TRY IT :: Each line below that contains the word "Yogamatte" must be copied.

MATERIAL SHOWN ::
##############################

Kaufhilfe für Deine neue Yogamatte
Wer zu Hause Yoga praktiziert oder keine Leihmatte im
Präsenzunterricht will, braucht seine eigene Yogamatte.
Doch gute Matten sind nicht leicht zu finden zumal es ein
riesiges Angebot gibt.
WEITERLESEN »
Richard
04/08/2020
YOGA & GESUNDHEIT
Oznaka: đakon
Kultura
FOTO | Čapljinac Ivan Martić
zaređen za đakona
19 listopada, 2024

##############################

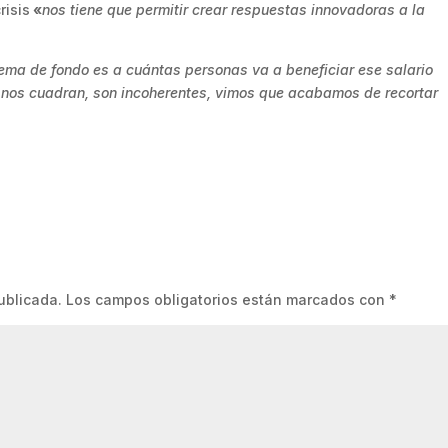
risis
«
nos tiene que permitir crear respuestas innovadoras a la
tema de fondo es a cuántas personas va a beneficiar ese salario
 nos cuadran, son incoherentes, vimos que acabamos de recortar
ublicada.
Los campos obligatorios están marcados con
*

##############################

SOLUTION BELOW ::
Kaufhilfe für Deine neue Yogamatte
Präsenzunterricht will, braucht seine eigene Yogamatte.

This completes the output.